Triumphant hearts, ashes, Lent and COVID-19
Sunday was (Saint) Valentine’s Day, when our hearts of humankind opened among us in a special way, full to bursting with love in all its aspects, notably between romantic lovers and yet also in highest charitable potential towards even the strangers and enemies in life. As a personal note it was on Valentine’s Day 2000 that this writer’s mother, Margie Quintana Fernández, passed away, which I take as a sign that other aspects of love can continue even through eternity …
And yesterday (Feb. 17) was Ash Wednesday, the beginning of Lent when perhaps two billion Christians in the world were marked with burnt palm ashes on their foreheads in the shape of a cross, as a sign of humility, mortality and repentance for the sins and the wrongs that humankind perpetrates against itself and the ancient covenants between us and the creator and author of life.
Thus has begun the 40-day season of Lent, and by the close proximity of the Day of the Heart to that of Ash Wednesday, those in the world who will observe the Lenten season may from the outset be especially fortified and disposed toward this spiritual pilgrimage which by faith and tradition leads to and culminates with the Holy Week of the Passion, the death on the Cross, and the Resurrection of the one who is believed to be the Christ, the Messiah, the Most High.
Many humble and openhearted people will be making the spiritual journey through Lent, an arduous path through the pitfalls and the real and symbolic minefields and the war-filled skies and the vicious agendas of the leaders of nations in the world, believing that this Lenten pilgrimage will make a positive difference as part of a thousands’-years’ spiritual odyssey through the interminable heartless wastelands that certain others have made of this good world which is unique in the vast universe.
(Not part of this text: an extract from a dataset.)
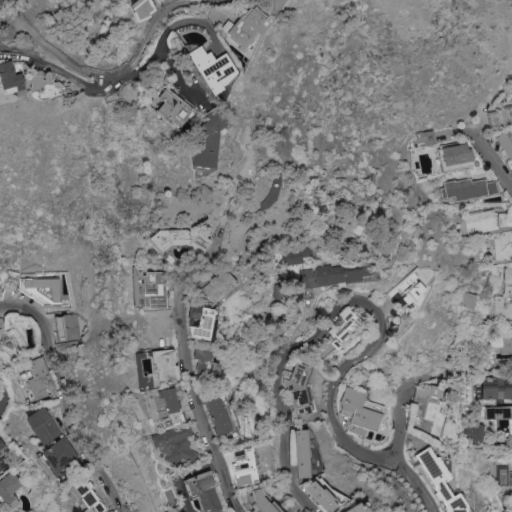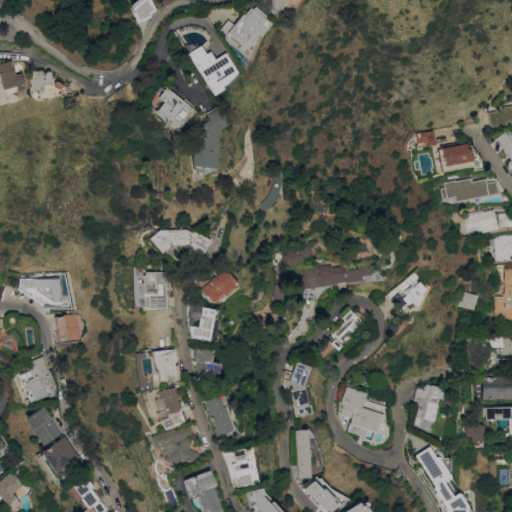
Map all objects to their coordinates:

Here in our country of ‘el nórte,’ Lent has traditionally meant dedicating special time and effort for reflection, prayer, prescribed fasting, penance, reconciliation and as a time for extraordinary acts of charity and alms-giving, and for spiritual and corporal acts of mercy towards others including strangers and even enemies (if anyone has enemies?).
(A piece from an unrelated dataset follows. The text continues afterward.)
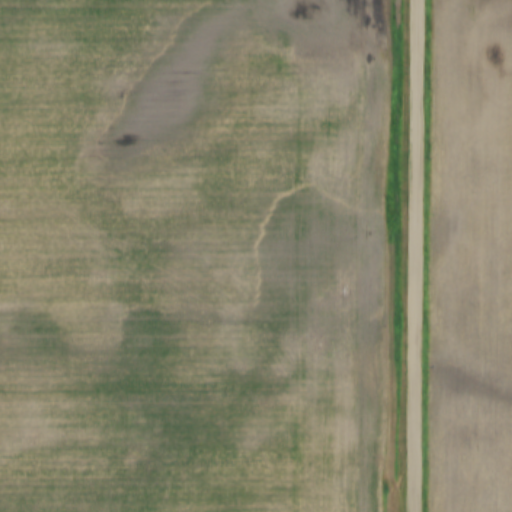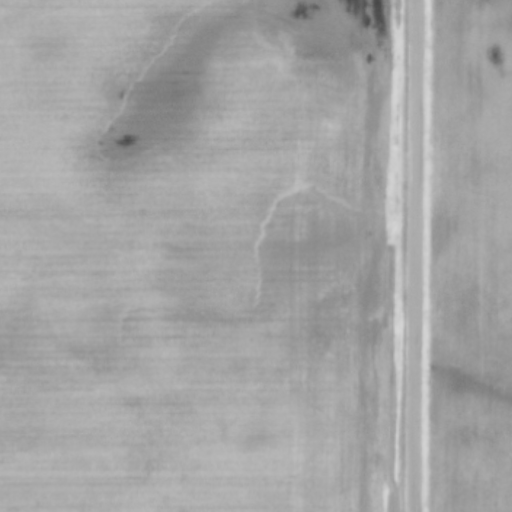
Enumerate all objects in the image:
road: (416, 256)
In el nórte, Lenten liturgies are unique and meaningful, often based on and drawing from the Spanish heritage and language here and other characteristic cultural and historic roots; and in certain ways incorporating indigenous Native American spirituality, as well as natural and supernatural and seasonal elements.
Now in Lent 2021, the world at large is still beset with tribulations, outrageous and gratuitous violence between peoples and nations, with always yet another conflict on the horizon, and always with the cynical killing and sacrifice of thousands and millions of people, especially the most innocent and powerless, to a primordial, implacable and inimical entity that has been at implacable odds against humanity for ages and that often works from within the people themselves, tearing out and consuming even the hearts of humankind.
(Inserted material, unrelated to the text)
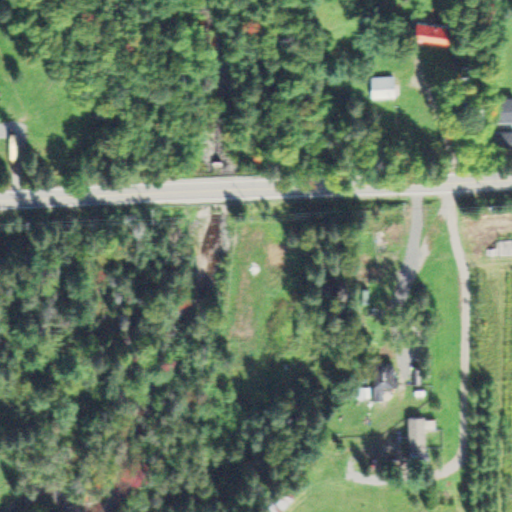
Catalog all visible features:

Now even the normal human mayhem and unrest is exacerbated to the nth degree by the COVID-19 and variant viral pandemic that is invisibly and lethally spreading and multiplying exponentially through all of humanity in every part of the world, taxing our most clever, ingenious, desperate and inventive efforts and resources to defeat it.
But yet, even in the midst of this titanic conflict which has assumed sophisticated and technological forms that seemingly can move at the speed of light in lethality, it is now also the time for the Heart of humankind to triumph.
Now, from El Nórte and elsewhere, the Lenten pilgrimage can realize and bring the Heart’s triumph. It can be the time for the greatest lovers in the world to raise us all up, to overcome the blandishments and bloody illusions of the world, to transcend and overcome what has possessed and afflicted humankind.
It can be the time of the greatest Valentine, the Sacred Heart of the Most High, for the peace and the charitable order and the healing; and it can be the time for all to hear amongst us all that greatest of all phrases: “I love you!”